Ach, Politiker – sind sie nicht niedlich, wenn sie beleidigt sind? So zeigt sich Niedersachsens Ministerpräsident Christian Wulff. Er erblödet sich, öffentlich zu fordern, Herbert Grönemeyer – ja, „der“ Grönemeyer! Der Sänger! – solle als Mandatsträger für die CDU in den Bundestag einziehen. Der Grund? Wulff ist beleidigt, weil Grönemeyer am Rande des G8-Gipfels in Heiligendamm in einem Interview (siehe hier) die Glaubwürdigkeit der Politik in Frage gestellt hat.
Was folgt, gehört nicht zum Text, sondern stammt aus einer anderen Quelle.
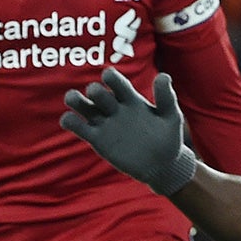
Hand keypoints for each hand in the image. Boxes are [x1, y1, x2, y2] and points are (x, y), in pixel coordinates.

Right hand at [61, 69, 196, 194]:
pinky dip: (69, 121)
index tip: (109, 78)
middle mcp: (114, 108)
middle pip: (96, 92)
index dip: (110, 76)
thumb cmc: (168, 138)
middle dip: (95, 92)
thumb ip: (166, 97)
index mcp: (130, 99)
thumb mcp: (171, 117)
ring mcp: (104, 123)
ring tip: (73, 100)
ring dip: (74, 99)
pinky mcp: (97, 139)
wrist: (162, 165)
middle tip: (102, 100)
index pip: (115, 81)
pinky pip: (77, 126)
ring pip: (81, 105)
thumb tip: (163, 75)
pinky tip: (71, 121)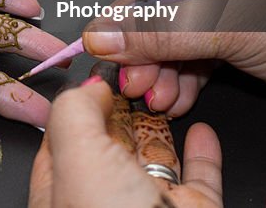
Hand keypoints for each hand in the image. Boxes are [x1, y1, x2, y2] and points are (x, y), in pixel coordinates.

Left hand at [30, 68, 221, 207]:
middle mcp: (104, 200)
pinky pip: (200, 178)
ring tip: (165, 90)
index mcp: (61, 190)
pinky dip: (203, 152)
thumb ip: (74, 112)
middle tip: (136, 72)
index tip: (99, 71)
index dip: (80, 102)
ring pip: (155, 157)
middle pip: (111, 142)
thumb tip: (88, 86)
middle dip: (121, 108)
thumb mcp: (76, 155)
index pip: (64, 136)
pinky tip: (202, 129)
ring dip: (160, 123)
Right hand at [83, 0, 265, 113]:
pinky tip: (173, 94)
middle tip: (131, 76)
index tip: (110, 40)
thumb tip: (102, 36)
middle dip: (150, 40)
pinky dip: (184, 66)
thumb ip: (163, 31)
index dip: (136, 4)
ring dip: (163, 60)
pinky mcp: (240, 14)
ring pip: (180, 18)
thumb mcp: (232, 27)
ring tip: (153, 94)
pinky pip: (197, 35)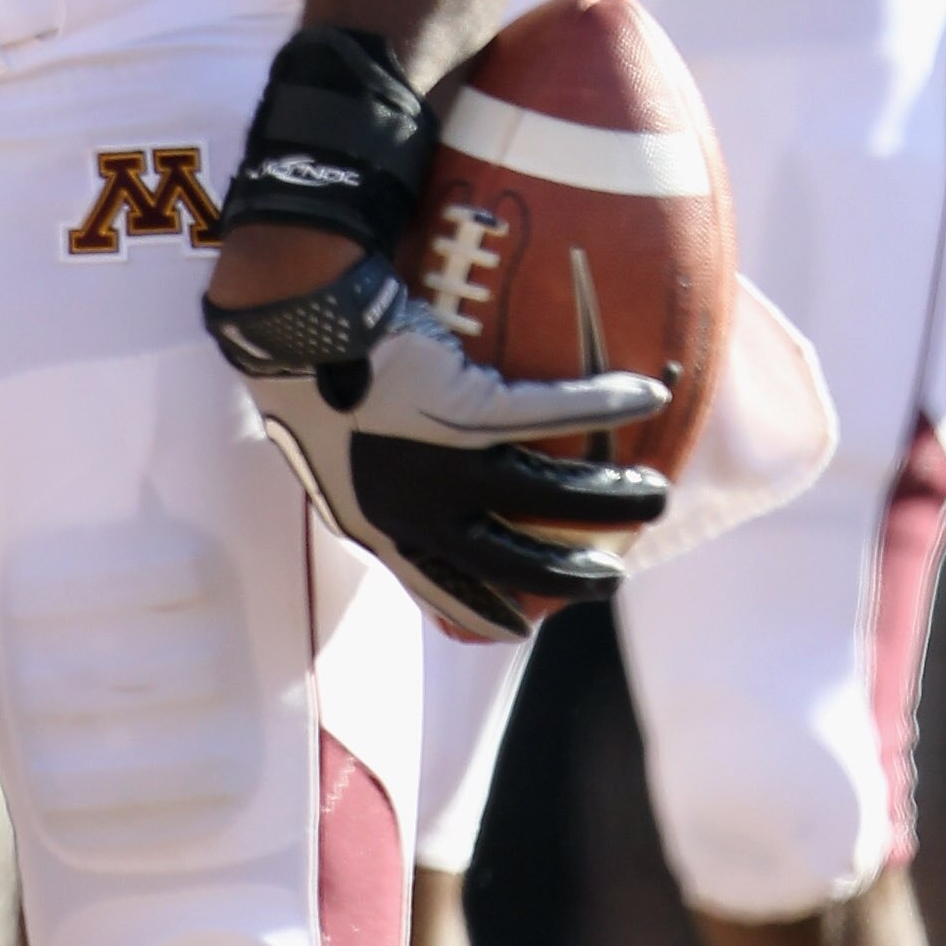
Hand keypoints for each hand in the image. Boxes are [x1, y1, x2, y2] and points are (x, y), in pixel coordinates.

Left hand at [206, 250, 667, 637]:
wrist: (293, 320)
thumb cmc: (302, 366)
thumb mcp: (323, 444)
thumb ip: (361, 470)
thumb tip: (386, 461)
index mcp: (375, 525)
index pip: (440, 590)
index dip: (485, 613)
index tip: (522, 625)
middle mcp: (414, 512)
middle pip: (513, 562)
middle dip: (570, 576)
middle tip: (609, 577)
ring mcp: (444, 464)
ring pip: (548, 498)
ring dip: (610, 500)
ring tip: (652, 493)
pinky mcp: (469, 408)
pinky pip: (551, 415)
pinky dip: (603, 406)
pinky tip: (643, 395)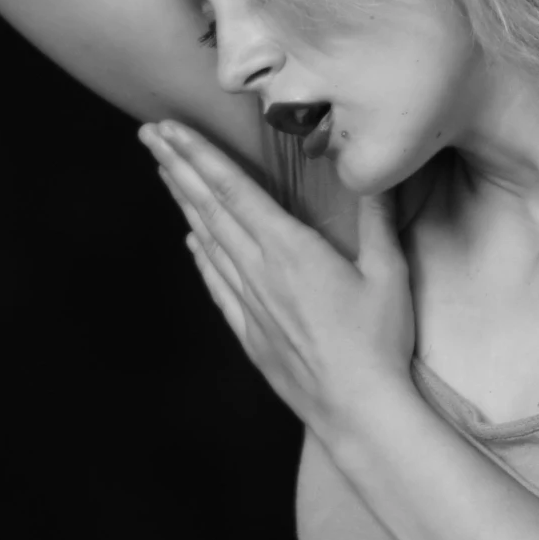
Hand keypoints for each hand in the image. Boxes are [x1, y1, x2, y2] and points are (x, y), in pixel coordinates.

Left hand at [141, 119, 415, 438]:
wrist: (357, 410)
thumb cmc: (379, 341)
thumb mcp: (388, 273)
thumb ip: (378, 218)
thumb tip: (377, 170)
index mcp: (290, 249)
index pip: (233, 190)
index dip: (199, 155)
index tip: (170, 129)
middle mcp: (259, 271)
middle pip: (209, 209)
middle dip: (178, 167)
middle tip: (150, 135)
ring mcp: (250, 303)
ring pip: (207, 242)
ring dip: (184, 203)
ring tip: (164, 173)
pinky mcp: (249, 332)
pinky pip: (216, 285)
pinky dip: (200, 258)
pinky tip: (192, 242)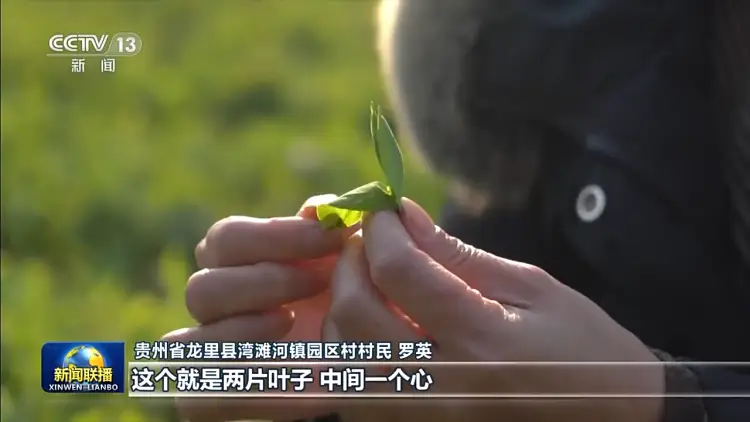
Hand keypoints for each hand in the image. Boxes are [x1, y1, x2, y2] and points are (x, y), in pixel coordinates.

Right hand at [162, 195, 354, 421]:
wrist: (371, 347)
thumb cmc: (353, 289)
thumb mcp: (345, 253)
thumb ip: (329, 226)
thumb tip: (320, 208)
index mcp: (235, 261)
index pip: (224, 239)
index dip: (276, 235)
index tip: (332, 236)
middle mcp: (216, 306)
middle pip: (201, 289)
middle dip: (267, 281)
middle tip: (319, 282)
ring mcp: (214, 354)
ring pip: (181, 343)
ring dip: (241, 330)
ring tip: (291, 322)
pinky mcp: (221, 398)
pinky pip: (195, 401)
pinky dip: (240, 386)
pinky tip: (292, 369)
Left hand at [324, 198, 665, 421]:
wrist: (610, 420)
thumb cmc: (581, 347)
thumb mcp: (531, 288)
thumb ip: (458, 254)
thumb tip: (402, 214)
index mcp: (482, 341)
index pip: (399, 272)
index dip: (381, 230)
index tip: (384, 212)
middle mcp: (443, 388)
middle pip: (355, 313)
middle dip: (351, 264)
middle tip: (371, 243)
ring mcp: (423, 418)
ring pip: (342, 357)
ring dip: (345, 308)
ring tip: (372, 283)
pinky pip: (357, 392)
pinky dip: (354, 351)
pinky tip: (378, 328)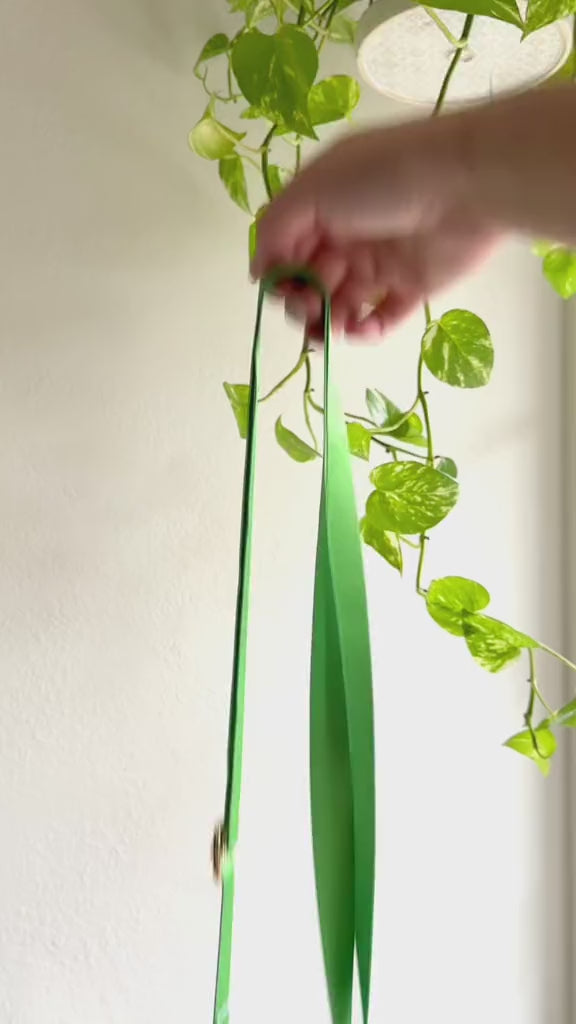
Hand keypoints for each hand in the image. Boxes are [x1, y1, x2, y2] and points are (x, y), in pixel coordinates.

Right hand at [251, 119, 500, 338]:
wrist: (467, 184)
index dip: (277, 273)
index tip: (278, 287)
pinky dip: (364, 331)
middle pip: (308, 282)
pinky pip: (380, 320)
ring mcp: (379, 264)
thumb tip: (257, 271)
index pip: (284, 250)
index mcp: (321, 207)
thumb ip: (276, 226)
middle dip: (299, 301)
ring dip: (325, 323)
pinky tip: (359, 329)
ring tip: (330, 327)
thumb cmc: (385, 176)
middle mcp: (346, 236)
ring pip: (339, 306)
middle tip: (309, 305)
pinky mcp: (411, 288)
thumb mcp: (315, 188)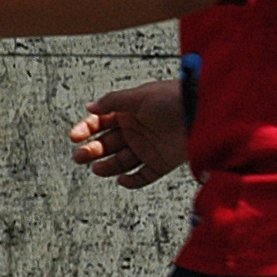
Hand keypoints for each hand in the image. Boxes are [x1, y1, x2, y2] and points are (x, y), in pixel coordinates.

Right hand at [68, 80, 186, 188]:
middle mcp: (137, 130)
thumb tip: (90, 106)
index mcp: (129, 112)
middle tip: (79, 156)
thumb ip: (113, 101)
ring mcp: (148, 148)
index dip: (86, 129)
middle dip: (91, 150)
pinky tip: (121, 180)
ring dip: (107, 166)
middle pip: (108, 144)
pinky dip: (132, 181)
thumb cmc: (172, 98)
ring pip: (122, 161)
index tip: (74, 137)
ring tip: (96, 168)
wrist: (202, 112)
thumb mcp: (139, 96)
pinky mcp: (162, 163)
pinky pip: (143, 176)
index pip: (101, 122)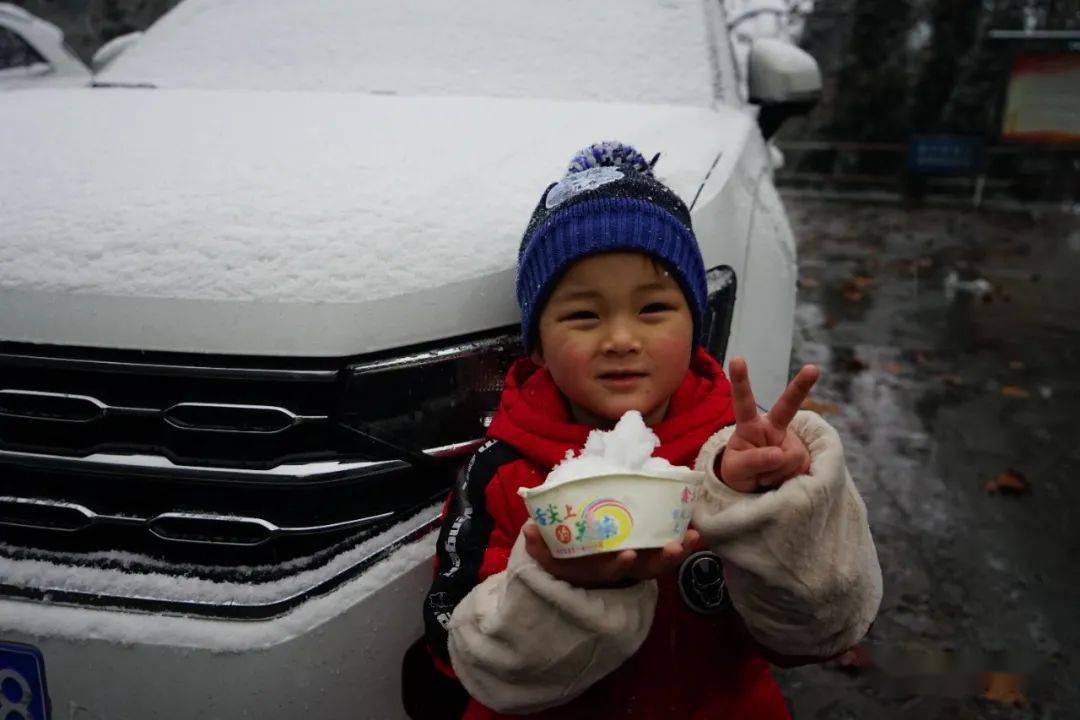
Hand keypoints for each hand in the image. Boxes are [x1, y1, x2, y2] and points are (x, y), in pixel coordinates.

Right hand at [523, 522, 699, 588]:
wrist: (574, 564)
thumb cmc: (562, 553)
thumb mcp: (546, 552)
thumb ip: (538, 542)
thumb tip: (529, 528)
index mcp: (596, 568)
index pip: (609, 569)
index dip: (619, 564)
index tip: (629, 554)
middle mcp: (619, 569)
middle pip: (644, 569)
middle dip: (660, 560)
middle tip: (673, 547)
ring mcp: (636, 563)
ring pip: (659, 562)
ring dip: (677, 551)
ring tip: (694, 537)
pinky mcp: (646, 552)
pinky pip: (666, 551)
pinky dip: (682, 544)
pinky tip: (696, 530)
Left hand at [719, 357, 818, 492]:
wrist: (756, 488)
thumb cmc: (739, 471)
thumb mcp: (736, 469)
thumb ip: (752, 461)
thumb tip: (779, 454)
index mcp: (750, 425)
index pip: (744, 402)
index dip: (740, 381)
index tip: (736, 359)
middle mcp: (773, 428)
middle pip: (788, 405)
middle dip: (801, 386)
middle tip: (813, 368)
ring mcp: (790, 442)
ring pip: (785, 458)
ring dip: (771, 473)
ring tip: (763, 476)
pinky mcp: (803, 459)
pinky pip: (795, 471)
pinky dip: (783, 481)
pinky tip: (778, 479)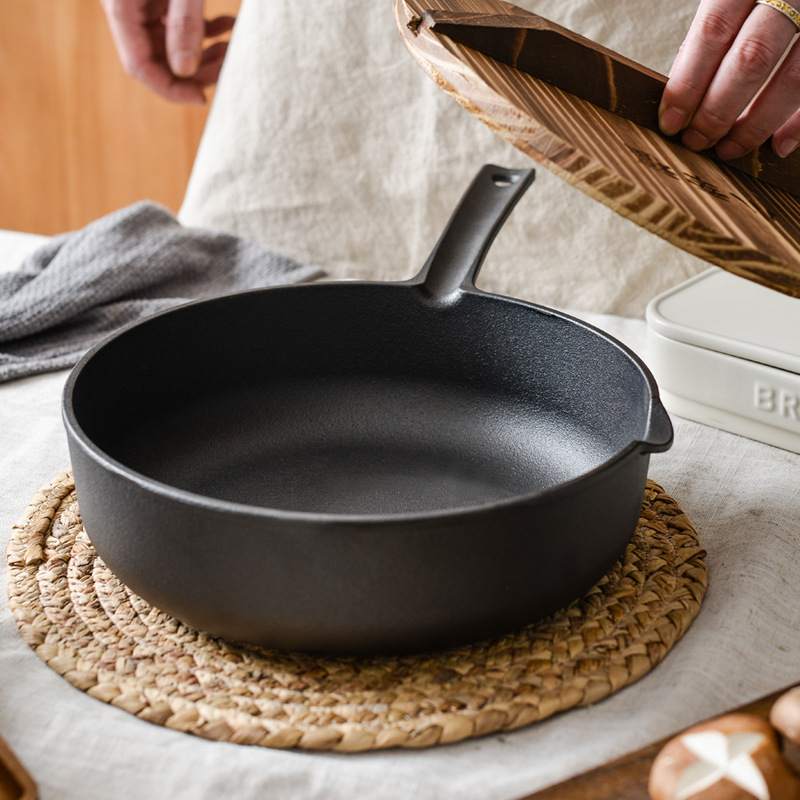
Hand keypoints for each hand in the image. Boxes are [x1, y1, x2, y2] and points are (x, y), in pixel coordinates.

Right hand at [100, 0, 235, 103]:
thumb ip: (184, 22)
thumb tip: (186, 71)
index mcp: (120, 7)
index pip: (139, 66)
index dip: (171, 89)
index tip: (202, 98)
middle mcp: (127, 9)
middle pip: (157, 60)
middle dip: (195, 71)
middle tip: (225, 66)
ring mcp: (143, 4)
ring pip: (172, 46)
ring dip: (204, 53)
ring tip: (231, 47)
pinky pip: (179, 24)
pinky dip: (206, 30)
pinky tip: (228, 25)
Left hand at [659, 0, 799, 158]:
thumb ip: (714, 33)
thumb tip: (681, 89)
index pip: (713, 31)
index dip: (688, 82)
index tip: (670, 121)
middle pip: (751, 58)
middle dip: (717, 110)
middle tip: (696, 140)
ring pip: (793, 77)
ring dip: (756, 124)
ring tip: (728, 149)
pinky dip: (799, 122)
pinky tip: (778, 146)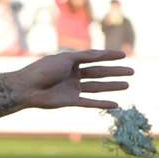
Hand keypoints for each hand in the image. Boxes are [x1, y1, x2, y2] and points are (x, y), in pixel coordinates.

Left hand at [14, 49, 132, 110]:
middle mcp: (73, 74)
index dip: (108, 56)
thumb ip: (84, 56)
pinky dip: (102, 103)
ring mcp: (72, 88)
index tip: (123, 55)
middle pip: (98, 72)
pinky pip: (89, 102)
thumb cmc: (43, 70)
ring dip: (112, 86)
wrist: (26, 88)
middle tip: (131, 71)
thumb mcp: (65, 59)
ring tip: (127, 85)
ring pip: (96, 87)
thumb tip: (102, 53)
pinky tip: (115, 104)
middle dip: (115, 72)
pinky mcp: (70, 101)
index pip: (94, 57)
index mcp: (70, 62)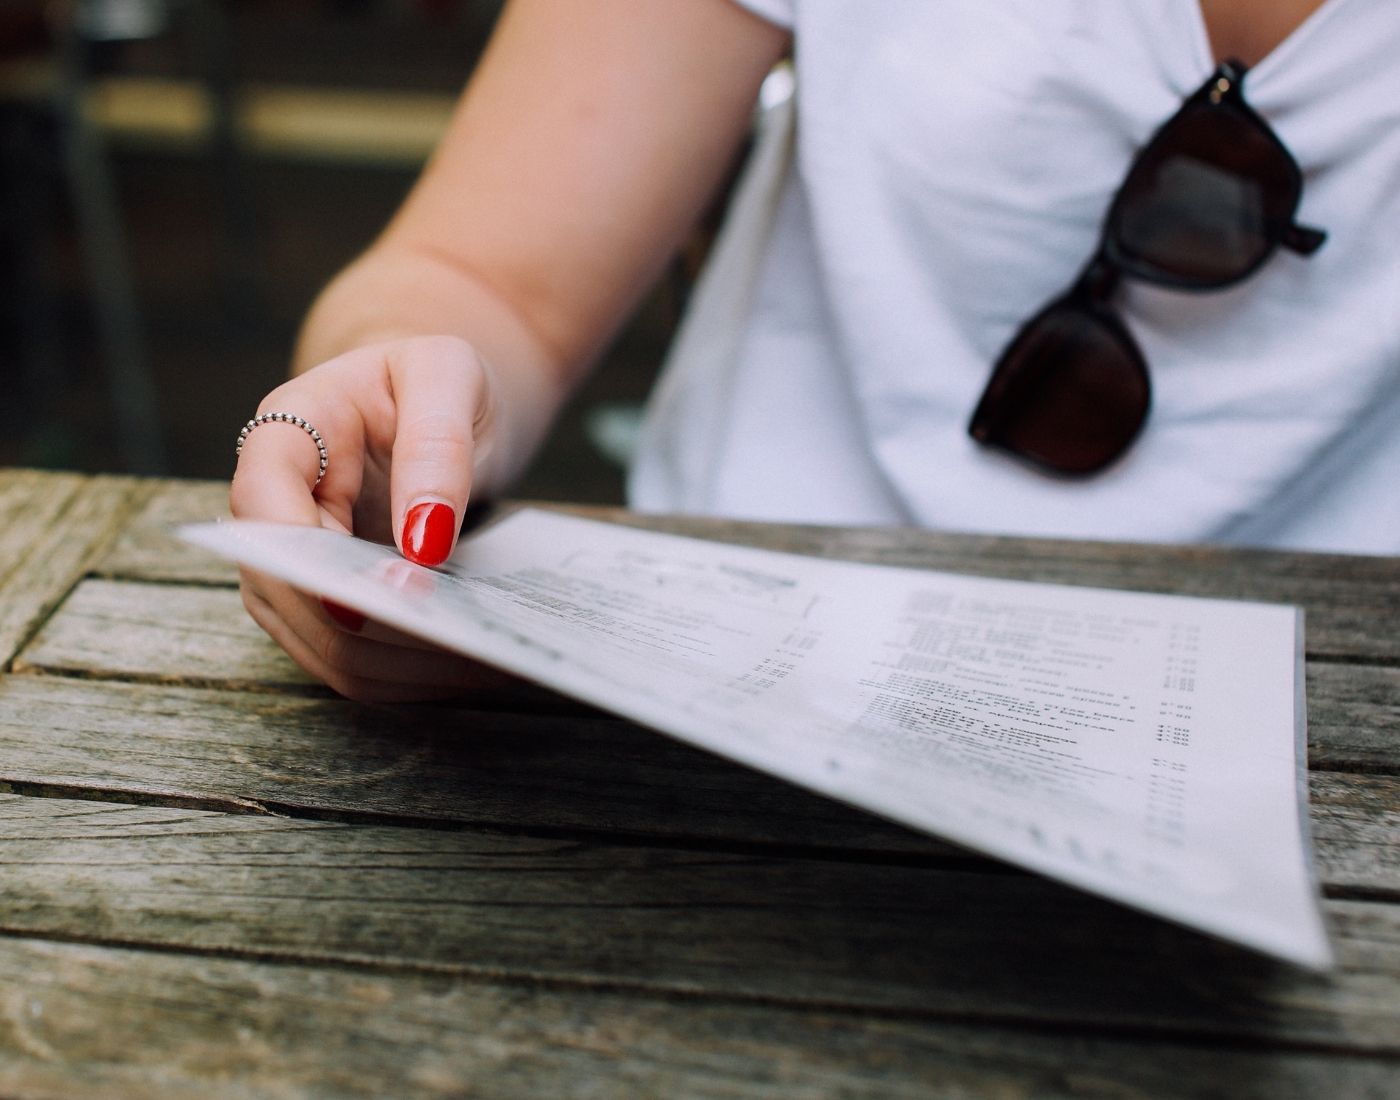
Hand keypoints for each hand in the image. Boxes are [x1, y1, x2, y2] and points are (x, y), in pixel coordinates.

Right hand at [230, 335, 502, 701]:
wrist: (441, 398)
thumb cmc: (439, 379)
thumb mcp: (449, 376)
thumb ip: (436, 447)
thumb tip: (421, 546)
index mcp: (286, 431)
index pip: (262, 504)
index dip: (302, 561)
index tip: (364, 601)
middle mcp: (273, 505)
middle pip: (284, 592)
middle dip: (366, 629)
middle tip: (457, 640)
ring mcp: (293, 562)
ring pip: (317, 643)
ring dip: (394, 663)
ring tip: (479, 657)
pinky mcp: (329, 602)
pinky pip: (352, 657)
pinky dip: (406, 671)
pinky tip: (467, 661)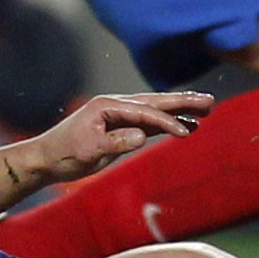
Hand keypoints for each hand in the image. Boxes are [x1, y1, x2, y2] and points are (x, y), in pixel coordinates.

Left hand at [18, 91, 213, 185]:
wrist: (48, 158)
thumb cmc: (65, 154)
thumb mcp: (88, 150)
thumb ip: (115, 142)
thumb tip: (142, 135)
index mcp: (107, 106)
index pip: (144, 112)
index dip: (166, 121)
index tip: (186, 131)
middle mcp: (116, 105)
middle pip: (155, 102)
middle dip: (183, 101)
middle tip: (210, 100)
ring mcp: (121, 115)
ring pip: (156, 109)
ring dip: (181, 109)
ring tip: (207, 108)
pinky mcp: (123, 126)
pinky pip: (151, 122)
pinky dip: (170, 122)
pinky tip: (187, 125)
Ja, und jetzt ist Wulff beleidigt und sagt, wer demokratisch gewählte Politiker pauschal beschimpfe, der spiele Diktatoren in die Hände. Und dann fordert er, Grönemeyer solle doch selbst Politiker werden (die ganze Geschichte hier). Was hat Wulff an Grönemeyers Satz, den er in dem Interview gesagt hat, er (Grönemeyer) sehe keinen Sinn darin, sich mit Politikern gemein zu machen, nicht verstanden? Mal ganz davon abgesehen, dass diese Forderung sowieso völlig daneben ist, Grönemeyer hat ihr bereits eine Absage erteilt.
Politikverachtung sei eine Gefahr für Deutschland, sagt Wulff. Aha. Glaubt er allen Ernstes, dass man Politiker weniger verachtet, wenn er einen beleidigten Vorschlag macht (das kindische „Mach Du’s doch besser!“-Muster) und sich gegenüber der Kritik, die Grönemeyer angebracht hat und die durchaus berechtigt war, taub stellt? Ja, in Deutschland gehen immer weniger Leute zur Wahl. Da sollte man sich Gedanken darüber machen und möglicherweise auch mal selbstkritisch sein.
Und außerdem: Glaubt Wulff allen Ernstes, dass Grönemeyer ernsthaft in Erwägung zieht, in die Politik zu gehen? Für die CDU? Was sollte die ganze Aktion? Vermutlich eines: heiße Luft produzieren. Hauptsache, es wurde etwas gesagt. Und ironischerweise ist es genau das, was Grönemeyer an den Politikern eigentlich kritisiert. Gegen Politikverachtung hilft es wenig.